Derby, where I now live, comes somewhere between Liverpool and Oswestry in terms of size and urban excitement. It is a city, although a much smaller one, and made less impressive by its proximity to Nottingham, just as my original home city of Coventry suffered from being too close to Birmingham, which had everything.
Derby has those two hallmarks of civilisation, a cathedral and a university, and Coventry was also greatly improved by the opening of both of those, just as I was leaving school.
Pastry pass-on?
THE Derby local paper has its share of parish-pump news, and features that are designed to increase readers’ affection and loyalty. It recently gave our Community some excitement, when one of our Sisters won the “Star letter” prize.
From time to time, the paper includes a voucher for some modest treat, such as: “A sausage roll for every reader”. When one of these appears, I want to howl at the paper, “You don’t mean for every reader! You mean for one reader of each copy sold!” (I feel sure that when the paper’s owners are trying to sell advertising, they strongly urge the point that each copy may be read by several people.)
Shock and awe
IN THAT way, the Derby Telegraph does seem to be a soothing local paper.
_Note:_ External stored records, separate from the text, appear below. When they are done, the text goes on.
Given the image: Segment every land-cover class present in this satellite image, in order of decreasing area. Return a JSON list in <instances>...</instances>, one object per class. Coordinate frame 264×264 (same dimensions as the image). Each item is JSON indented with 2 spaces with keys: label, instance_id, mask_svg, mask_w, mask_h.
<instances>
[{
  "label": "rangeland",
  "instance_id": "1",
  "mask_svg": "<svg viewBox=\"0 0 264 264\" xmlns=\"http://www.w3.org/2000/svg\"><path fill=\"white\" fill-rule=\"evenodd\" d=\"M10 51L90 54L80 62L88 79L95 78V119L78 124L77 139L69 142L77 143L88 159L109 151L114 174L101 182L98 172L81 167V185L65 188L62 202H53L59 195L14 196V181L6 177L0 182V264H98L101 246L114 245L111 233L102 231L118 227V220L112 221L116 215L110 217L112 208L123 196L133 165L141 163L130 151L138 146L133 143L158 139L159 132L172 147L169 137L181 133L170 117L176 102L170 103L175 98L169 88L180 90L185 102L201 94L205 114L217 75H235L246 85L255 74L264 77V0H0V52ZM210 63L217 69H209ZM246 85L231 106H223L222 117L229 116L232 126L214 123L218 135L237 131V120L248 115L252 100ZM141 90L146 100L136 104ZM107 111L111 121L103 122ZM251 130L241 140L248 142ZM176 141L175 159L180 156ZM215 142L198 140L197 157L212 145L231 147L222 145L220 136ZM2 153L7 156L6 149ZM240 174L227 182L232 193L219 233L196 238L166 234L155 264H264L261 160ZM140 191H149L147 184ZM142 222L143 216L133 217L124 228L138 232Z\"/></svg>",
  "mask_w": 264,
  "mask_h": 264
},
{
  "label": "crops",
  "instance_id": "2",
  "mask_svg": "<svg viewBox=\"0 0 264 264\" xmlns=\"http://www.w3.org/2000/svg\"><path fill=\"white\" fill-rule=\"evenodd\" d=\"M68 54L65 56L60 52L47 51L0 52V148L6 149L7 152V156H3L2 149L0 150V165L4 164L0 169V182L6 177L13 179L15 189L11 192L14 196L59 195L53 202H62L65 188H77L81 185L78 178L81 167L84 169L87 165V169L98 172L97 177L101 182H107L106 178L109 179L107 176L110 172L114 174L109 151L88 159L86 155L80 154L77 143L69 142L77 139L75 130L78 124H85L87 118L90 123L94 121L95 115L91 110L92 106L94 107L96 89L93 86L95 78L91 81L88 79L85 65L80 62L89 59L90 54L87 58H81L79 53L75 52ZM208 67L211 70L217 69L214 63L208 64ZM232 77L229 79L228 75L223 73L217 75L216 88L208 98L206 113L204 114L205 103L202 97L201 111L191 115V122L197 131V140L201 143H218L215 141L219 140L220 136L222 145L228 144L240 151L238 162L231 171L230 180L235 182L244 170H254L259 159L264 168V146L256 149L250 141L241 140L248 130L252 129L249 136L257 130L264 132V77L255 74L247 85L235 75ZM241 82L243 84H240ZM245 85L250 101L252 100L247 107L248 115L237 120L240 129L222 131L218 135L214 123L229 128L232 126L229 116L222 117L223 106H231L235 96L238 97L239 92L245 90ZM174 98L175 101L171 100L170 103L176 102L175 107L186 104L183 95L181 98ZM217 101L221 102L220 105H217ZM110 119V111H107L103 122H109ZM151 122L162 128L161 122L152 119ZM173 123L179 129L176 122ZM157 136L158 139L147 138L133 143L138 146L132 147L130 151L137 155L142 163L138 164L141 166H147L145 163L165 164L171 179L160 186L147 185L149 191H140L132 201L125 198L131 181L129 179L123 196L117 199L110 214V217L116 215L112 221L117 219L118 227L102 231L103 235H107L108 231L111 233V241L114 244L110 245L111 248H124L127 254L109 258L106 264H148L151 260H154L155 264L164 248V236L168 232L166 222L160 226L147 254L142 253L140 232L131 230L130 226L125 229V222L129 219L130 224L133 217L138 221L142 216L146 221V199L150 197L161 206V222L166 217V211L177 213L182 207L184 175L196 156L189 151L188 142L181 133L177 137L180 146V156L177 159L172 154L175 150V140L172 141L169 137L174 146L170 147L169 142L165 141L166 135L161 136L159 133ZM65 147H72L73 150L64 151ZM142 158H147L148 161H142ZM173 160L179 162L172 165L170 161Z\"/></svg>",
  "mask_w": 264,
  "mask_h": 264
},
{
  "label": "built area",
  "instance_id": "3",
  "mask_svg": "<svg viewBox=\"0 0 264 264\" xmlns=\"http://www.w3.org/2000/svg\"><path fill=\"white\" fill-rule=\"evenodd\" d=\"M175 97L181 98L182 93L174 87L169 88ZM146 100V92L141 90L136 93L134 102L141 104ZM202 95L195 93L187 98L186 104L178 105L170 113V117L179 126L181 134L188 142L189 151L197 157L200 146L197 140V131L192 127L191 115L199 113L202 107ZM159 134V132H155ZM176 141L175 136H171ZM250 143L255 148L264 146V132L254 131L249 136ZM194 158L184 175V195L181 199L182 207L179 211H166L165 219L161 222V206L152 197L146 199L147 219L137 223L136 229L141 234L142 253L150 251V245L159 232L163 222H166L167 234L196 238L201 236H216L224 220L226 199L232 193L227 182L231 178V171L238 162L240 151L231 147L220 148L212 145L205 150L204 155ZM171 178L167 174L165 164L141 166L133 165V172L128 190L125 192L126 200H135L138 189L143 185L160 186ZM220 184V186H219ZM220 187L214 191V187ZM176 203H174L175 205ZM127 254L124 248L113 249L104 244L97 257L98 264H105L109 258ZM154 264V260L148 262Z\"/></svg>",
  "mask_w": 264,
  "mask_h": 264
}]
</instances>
The front page tells a different story. There is no “attempted vandalism” here: day after day, the lead item is shocking or depressing. Murder, rape, armed robbery, fires, horrific accidents, gross medical incompetence, commercial failure of local employers — every day seems to bring its catalogue of disaster.
Anyone doing what I did, and reading the paper while considering whether to move here, might well have second thoughts. It sounds like a very dangerous place.
Fatherly advice
I WAS first alerted to the power of the press because my father was an inveterate writer to the papers, especially to the local paper, and sometimes his letters were published. He was not always satisfied with the result. I remember one letter in which he referred to “commuters”, which, in the paper, appeared as “computers” — very new and exciting things at the time. It made no sense at all, but nobody except him seemed to notice.
As a result of one of his letters, when I was about four, he was invited to record an interview for BBC Midlands Radio, in which he expressed opposition to the immediate rebuilding of Coventry Cathedral. He was a churchgoer, and alive to the benefits of a glorious cathedral, but he felt that the first priority for the devastated city should be to build or repair houses, schools, and hospitals, to give some comfort and hope to the traumatised population.
As I listened (under strict instructions to be silent) while his interview was conducted, I was thrilled to hear myself mentioned. He said: “I want my daughter to grow up to see the cathedral as the beautiful centrepiece of a beautiful city.” His was, of course, not the prevailing view. The new cathedral was built as soon as possible, and made a huge contribution to the life of the city, and a national and international impact.
But my primary school, overcrowded and with a bomb-shattered playground, showed that he had a point, too.
The Revd Sister Rosemary CHN is a nun at the Convent of the Holy Name in Derby.